──────── EXCERTO ────────

Acórdão do Tribunal da Relação de Coimbra
Processo:
4701/05.9TJCBR-K.C1
Nº Convencional: JTRC
Relator: FALCÃO MAGALHÃES
Descritores: INSOLVÊNCIA
INCIDENTE DA QUALIFICAÇÃO DA INSOLVÊNCIA
REGIME DOS RECURSOS APLICÁVEL
APLICAÇÃO DO REGIME DO D.L. 303/2007
Data do Acordão: 07/28/2008
Votação: UNANIMIDADE
Tribunal Recurso: JUÍZOS CÍVEIS DE COIMBRA - 4º JUIZO CÍVEL
Texto Integral: S
Meio Processual: RECLAMAÇÃO ART.º 688 CPC
Decisão: INDEFERIDA
Legislação Nacional: ARTºS 11º, Nº 1, E 12º, Nº 1, DO DEC. LEI Nº 303/2007, DE 24/08; E 188º DO CIRE.
Sumário: I – Nos termos dos artºs 11º, nº 1, e 12º, nº 1, do Dec. Lei nº 303/2007, de 24/08, o novo regime dos recursos apenas se aplica aos processos instaurados a partir de 1/01/2008.

──────── SECÇÃO DE DADOS ────────

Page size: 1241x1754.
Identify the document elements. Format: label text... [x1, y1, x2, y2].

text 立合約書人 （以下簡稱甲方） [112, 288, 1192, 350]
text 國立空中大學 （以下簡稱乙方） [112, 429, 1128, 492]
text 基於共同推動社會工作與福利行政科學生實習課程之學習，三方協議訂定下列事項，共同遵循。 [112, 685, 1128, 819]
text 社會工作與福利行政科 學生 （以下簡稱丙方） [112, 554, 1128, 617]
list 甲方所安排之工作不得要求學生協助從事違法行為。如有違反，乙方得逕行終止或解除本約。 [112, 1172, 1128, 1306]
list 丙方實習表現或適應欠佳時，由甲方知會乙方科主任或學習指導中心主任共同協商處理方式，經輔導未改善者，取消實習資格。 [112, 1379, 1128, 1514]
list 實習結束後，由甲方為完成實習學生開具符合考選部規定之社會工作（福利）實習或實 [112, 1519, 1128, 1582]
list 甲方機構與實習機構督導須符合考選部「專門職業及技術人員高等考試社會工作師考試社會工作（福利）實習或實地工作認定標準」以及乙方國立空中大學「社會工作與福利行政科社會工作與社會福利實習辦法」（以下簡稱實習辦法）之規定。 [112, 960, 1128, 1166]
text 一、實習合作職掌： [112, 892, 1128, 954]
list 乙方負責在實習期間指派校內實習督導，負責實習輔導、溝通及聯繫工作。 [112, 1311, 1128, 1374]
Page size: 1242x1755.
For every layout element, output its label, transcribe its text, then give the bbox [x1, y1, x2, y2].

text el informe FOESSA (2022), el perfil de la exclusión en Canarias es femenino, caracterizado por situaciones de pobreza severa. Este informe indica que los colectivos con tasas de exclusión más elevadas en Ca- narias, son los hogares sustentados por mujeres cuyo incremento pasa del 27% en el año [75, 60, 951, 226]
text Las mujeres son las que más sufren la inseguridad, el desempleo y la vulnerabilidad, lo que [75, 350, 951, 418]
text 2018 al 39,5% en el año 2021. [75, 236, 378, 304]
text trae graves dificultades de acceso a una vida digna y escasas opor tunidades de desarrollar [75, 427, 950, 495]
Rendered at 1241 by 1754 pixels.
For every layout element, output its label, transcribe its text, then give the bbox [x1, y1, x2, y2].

────────

• PEDIDOS:
**a)** Transcreva do acórdão da Relação de Coimbra o trecho que vai de "Sumário: I –" a "partir de 1/01/2008.".
**b)** Resuma o acórdão da Relação de Coimbra em duas frases.

• RESPOSTAS POR TAREFA:
**a)**
Sumário: I – Nos termos dos artºs 11º, nº 1, e 12º, nº 1, do Dec. Lei nº 303/2007, de 24/08, o novo regime dos recursos apenas se aplica aos processos instaurados a partir de 1/01/2008.

**b)** No processo 4701/05.9TJCBR-K.C1, sobre o incidente da qualificação da insolvência, o Tribunal da Relação de Coimbra, com relator Falcão Magalhães, decidiu por unanimidade, em 28 de julho de 2008, indeferir uma reclamação apresentada ao abrigo do art.º 688 do CPC. Segundo o sumário, os artigos 11.º, n.º 1, e 12.º, n.º 1, do Decreto-Lei n.º 303/2007 determinam que o novo regime dos recursos só se aplica aos processos instaurados a partir de 1/01/2008.